1 kasım 1937'de tbmm'nin açılışı sırasında yaptığı konuşmada geçen bir sözü:
"...fakat bu prensipleri, gökten indiği sanılan kitapların dogmalarıyla asla bir tutmamalıdır. biz, ilhamlarımızı gökten ve gaipten değil, doğrudan doğruya hayattan almış bulunuyoruz."
iki Mustafa Kemal vardır: Biri ben, et ve kemik, geçici Mustafa Kemal... ikinci Mustafa Kemal, onu "ben" kelimesiyle ifade edemem; o, ben değil, bizdir! O, memleketin her köşesinde yeni fikir, yeni hayat ve büyük ülkü için uğraşan aydın ve savaşçı bir topluluktur. Ben, onların rüyasını temsil ediyorum. Benim teşebbüslerim, onların özlemini çektikleri şeyleri tatmin içindir. O Mustafa Kemal sizsiniz, hepinizsiniz. Geçici olmayan, yaşaması ve başarılı olması gereken Mustafa Kemal odur!

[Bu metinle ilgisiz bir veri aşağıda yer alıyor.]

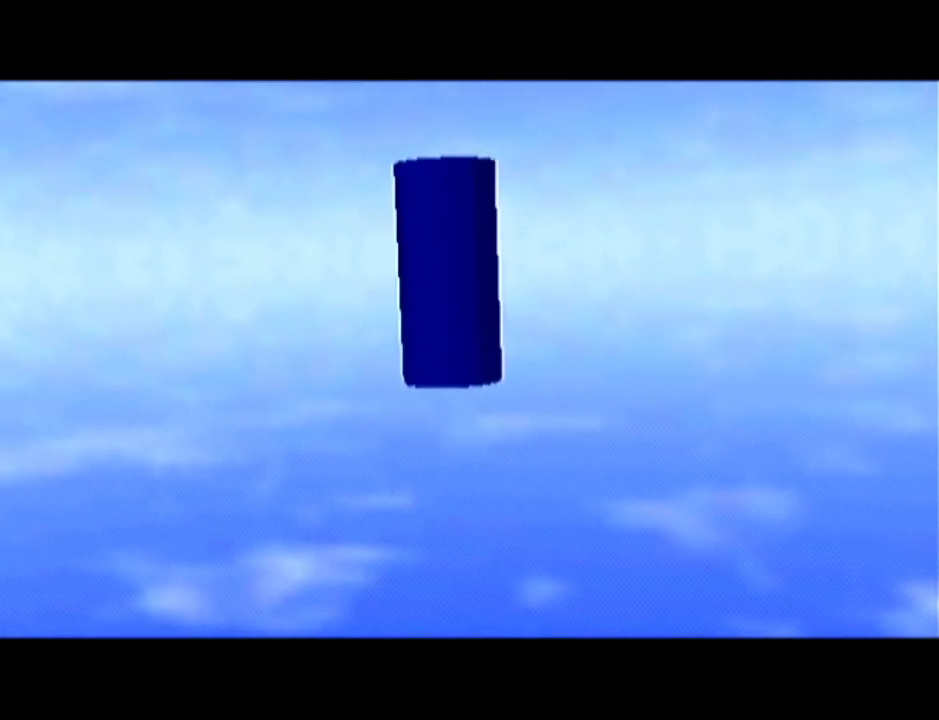
{"buttons": ["B"], "left_stick": "center", "events": [[166, "A", "down"], [233, "B", "down"], [266, "A", "up"], [317, "B", "up"], [383, "A", "down"], [483, "A", "up"], [483, "B", "down"]]}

(Milli Eğitim Bakanı Dr. Reşit Galip'in sorusuna, Mustafa Kemal'in yanıtıdır).
"Ben, manevi miras olarak hiçbir ayet, hiçbir doğma, hiçbir donmuş ve kalıplaşmış kural bırakmıyorum. Benim manevi mirasım bilim ve akıldır.

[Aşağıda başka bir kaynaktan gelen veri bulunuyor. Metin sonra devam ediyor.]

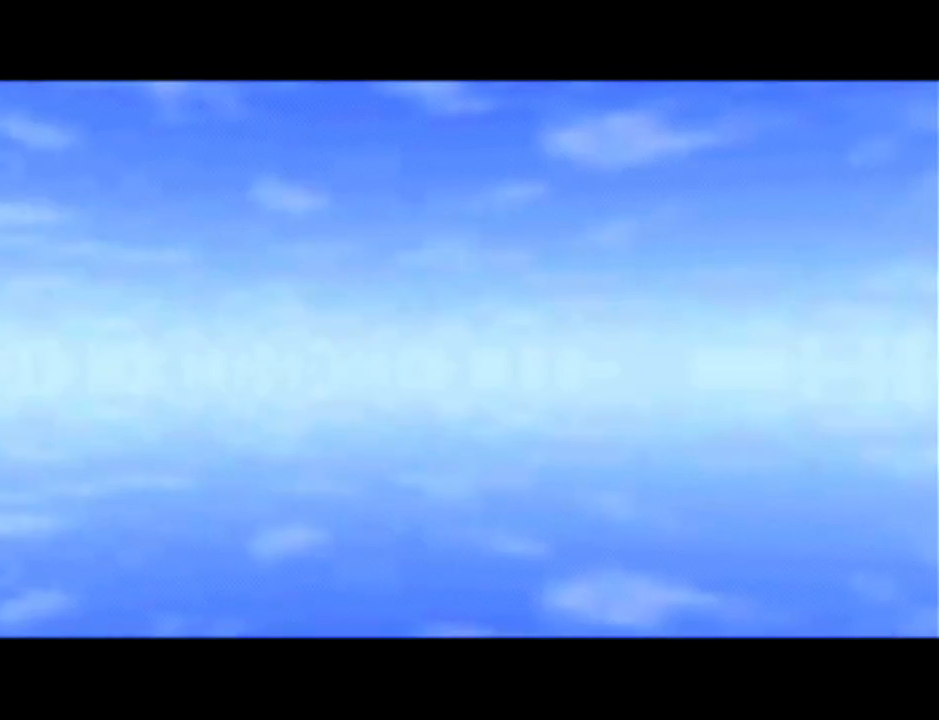
{"buttons": ["B"], "left_stick": "center", "events": [[50, "B", "up"], [83, "A", "down"], [150, "A", "up"], [150, "B", "down"], [167, "A", "down"], [167, "B", "up"], [200, "A", "up"], [234, "B", "down"], [300, "A", "down"], [300, "B", "up"], [350, "B", "down"], [384, "A", "up"], [417, "A", "down"], [417, "B", "up"], [484, "A", "up"], [484, "B", "down"]]}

Zaman süratle ilerliyor, milletlerin, toplumların, kişilerin mutluluk ve mutsuzluk anlayışları bile değişiyor. Böyle bir dünyada, asla değişmeyecek hükümler getirdiğini iddia etmek, aklın ve ilmin gelişimini inkâr etmek olur.
Benim Türk milleti için yapmak istediklerim ve başarmaya çalıştıklarım ortadadır. Benden sonra beni benimsemek isteyenler, bu temel eksen üzerinde akıl ve ilmin rehberliğini kabul ederlerse, manevi mirasçılarım olurlar."
- Bu memleketin toprakları üzerinde kanlarını döken kahramanlar! Burada bir dost toprağındasınız. Huzur ve sükun içinde uyuyunuz.
Uzak diyarlardan evlatlarını savaşa gönderen analar, gözyaşlarınızı dindiriniz. Evlatlarınız bizim bağrımızdadır, huzur içinde rahat uyuyacaklardır. Onlar bu toprakta canlarını verdikten sonra artık bizim çocuklarımız olmuşlardır."
bütün sözleri önemlidir fakat en önemlisi; ey türk gençliği ! birinci vazifen, türk istiklâlini, türk cumhuriyetini, ilelebet muhafaza ve müdafaa etmektir
--mustafa kemal atatürk--
Türk genci, devrimlerin ve cumhuriyetin sahibi ve bekçisidir. Bunların gereğine, doğruluğuna herkesten çok inanmıştır. Yönetim biçimini ve devrimleri benimsemiştir. Bunları güçsüz düşürecek en küçük ya da en büyük bir kıpırtı ve bir davranış duydu mu, Bu ülkenin polisi vardır, jandarması vardır, ordusu vardır, adalet örgütü vardır. demeyecektir. Elle, taşla, sopa ve silahla; nesi varsa onunla kendi yapıtını koruyacaktır.
Polis gelecek, asıl suçluları bırakıp, suçlu diye onu yakalayacaktır. Genç, Polis henüz devrim ve cumhuriyetin polisi değildir. diye düşünecek, ama hiç bir zaman yalvarmayacaktır. Mahkeme onu yargılayacaktır. Yine düşünecek, Demek adliyeyi ıslah etmek, rejime göre düzenlemek lazım diyecek.
Onu hapse atacaklar. Yasal yollarla karşı çıkışlarda bulunmakla birlikte bana, başbakana ve meclise telgraflar yağdırıp, haklı ve suçsuz olduğu için salıverilmesine çalışılmasını, kayrılmasını istemeyecek. Diyecek ki, Ben inanç ve kanaatimin gereğini yaptım. Araya girişimde ve eylemimde haklıyım. Eğer buraya haksız olarak gelmişsem, bu haksızlığı ortaya koyan neden ve etkenleri düzeltmek de benim görevimdir.